#### [CONSIGNE 1]
D'après l'extrait du texte, comment peut-on définir la vertu politique ?
#### [CONSIGNE 2]
Recopiez le passage de l'extrait du texte qui commence à « Or, le gouvernement » et se termine à « doit être attentive. » en y remplaçant « rois » par « princes ».

#### [EXTRAIT DU TEXTE]

>>>

La crainte des gouvernements despotiques naît d'elle-même parmi les menaces et les châtiments ; l'honneur des monarchies est favorisé par les passions, et les favorise à son tour : mais la vertu politique est un renoncement à soi-même, qui est toujours une chose très pénible. On peut définir cette vertu, l'amour des lois et de la patrie.

Cet amour, demandant une préférence continuelle de l'intérêt public au sien propre donne toutes les vertus particulières : elles ne sont que cette préférence. Cet amour est singulièrement affecté aux démocraties.

Dans elles seules, le gouvernement est confié à chaque citoyen.

Or, le gouvernement est comme toutes les choses du monde : pour le conserver, il faut l'aimer. On n'a jamais ouï dire que les rois n'aimassent pas la monarchie, et que les despotes haïssent le despotisme. Tout dépend donc d'établir, dans la république, cet amour ; et c'est à l'inspirer que l'éducation doit être attentive.

Mais, pour que les enfants puissent l'avoir, il y a un moyen sûr ; c'est que les pères l'aient eux-mêmes. On est ordinairement le maître de donner à ses enfants ses connaissances ; on l'est encore plus de leur donner ses passions. Si cela n'arrive pas, c'est que ce qui a été fait dans la maison paternelle est détruit par les impressions du dehors. Ce n'est point le peuple naissant qui dégénère ; il ne se perd que lorsque les hommes faits sont déjà corrompus.

» Remarques préliminaires sur le sens du texte de Montesquieu. La solidarité entre république et vertu tient à la nature même de la république, appelée aussi démocratie pour préciser que tous y détiennent la souveraineté.

Privilégiant le bien public (res publica), le gouvernement républicain est le plus conforme qui soit aux exigences de la liberté et de l'égalité.

N'ayant à imposer aucun intérêt particulier, il n'a besoin de recourir à aucune violence, ni d'exercer une quelconque terreur (ce qui n'est pas le cas du despotisme).

<<<

#### [MATÉRIEL FOURNI]

>>>

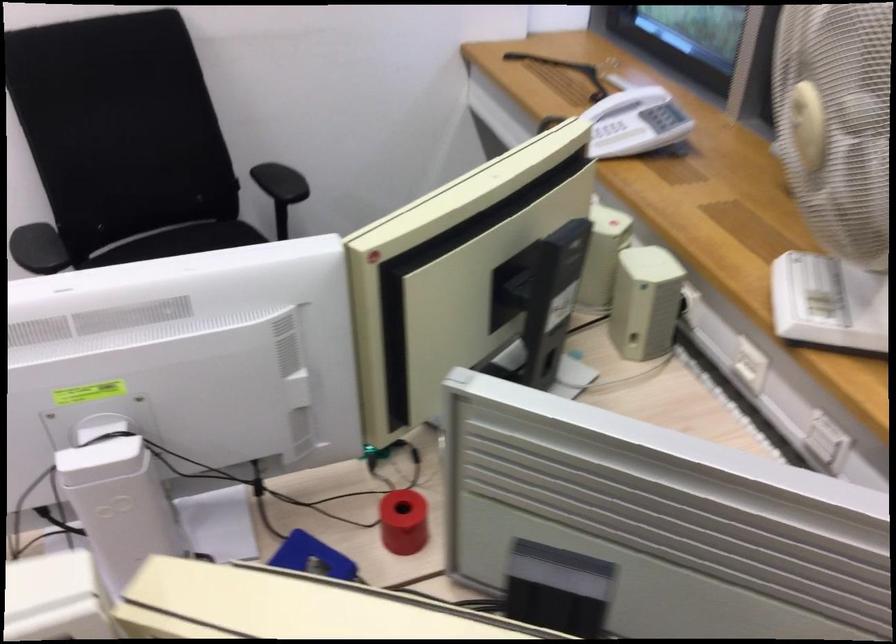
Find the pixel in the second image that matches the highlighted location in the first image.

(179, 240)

<<<

#### [RÉPONSE RÉDIGÉE 1]
Comme l'amour des lois et de la patrie.

#### [RÉPONSE RÉDIGÉE 2]
Or, le gouvernement est comme toutes les choses du monde : pour le conserver, il faut l'aimer. On n'a jamais ouï dire que les princes n'aimassent pas la monarchie, et que les despotes haïssent le despotisme. Tout dépend donc d'établir, dans la république, cet amour ; et c'est à l'inspirer que l'éducation doit être attentive.